Brazil has also relied on imports of pipeline gas from Bolivia, about 24-32 million cubic meters per day. “However, reserve restrictions in combination with an expected uptick in Bolivian gas exports to Argentina from 2021 are likely to reduce future imports of Bolivian gas into Brazil from as early as 2016,” Wood Mackenzie said.
As for the Santos Basin, gas production from the play is secondary to oil, and much of the produced gas will be reinjected to enhance oil recovery, according to the firm. Optimal reinjection rates are expected to be around 50% depending upon the field.

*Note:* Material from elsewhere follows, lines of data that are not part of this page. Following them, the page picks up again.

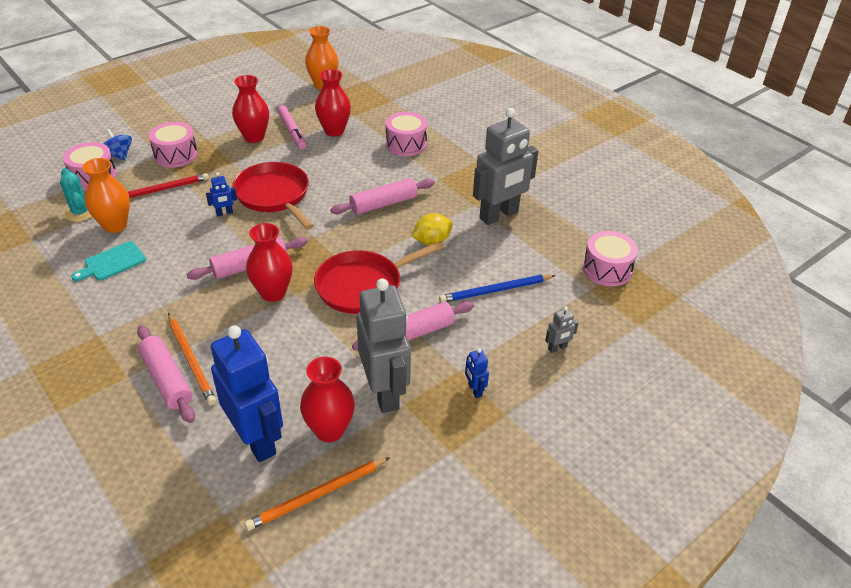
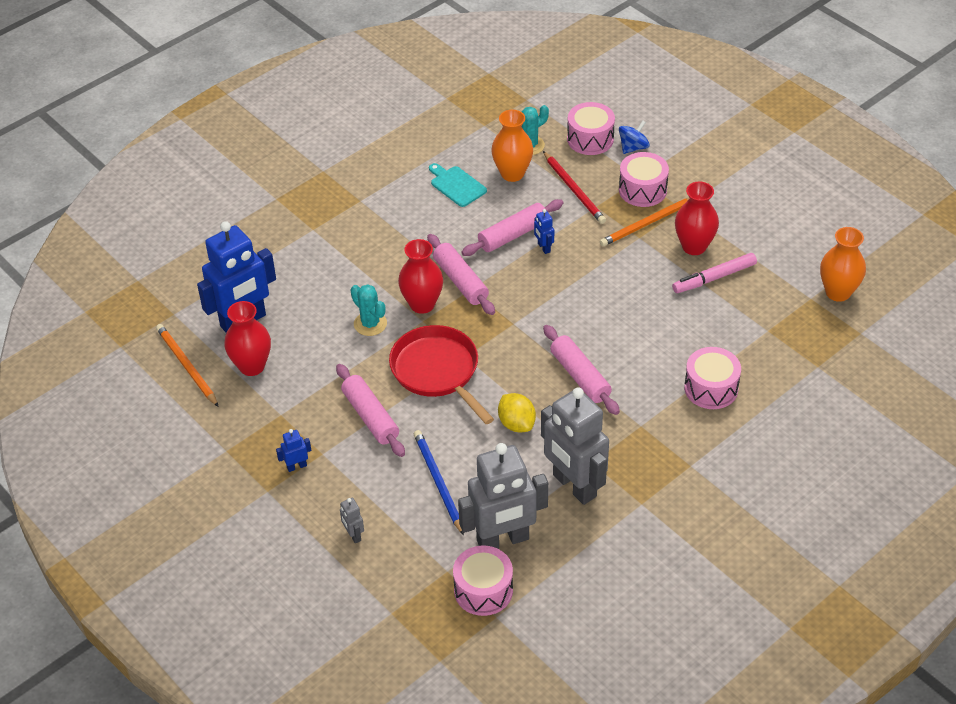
camera: 90 degrees right, 5 degrees up
pink rolling pin [137,325,195,423] -> pink rolling pin moved to [461,199,563,256]
orange pencil [168,313,216,405] -> orange pencil moved to [600,198,690,246]
red pan [232,162,314,230] -> none
red vase [315,69,351,136] -> none
grey robot [357,278,411,413] -> grey robot moved to [458,443,548,549]
none -> turquoise cactus [351,284,387,336]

Other plays will emerge, but the country’s hydrocarbon exploration “is still at an early stage” onshore and off.
Because of these factors affecting supply and the continued reliance on LNG imports, gas storage would be a valuable asset to complement LNG imports, Wood Mackenzie said. “Petrobras has explored gas storage potential for years to no avail,” the firm said, “so while players occasionally mention storage, a better understanding of the geology and various storage options in Brazil will be needed before the economics are proven.”
Brazil could still become an exporter of LNG, at least on a seasonal basis, Wood Mackenzie said. This would likely take the form of exports from a floating terminal accessing gas supplies from the pre-salt. “However, Brazil will likely continue year-round imports for some time, with overall volumes subject to the mix of production upside and domestic demand.”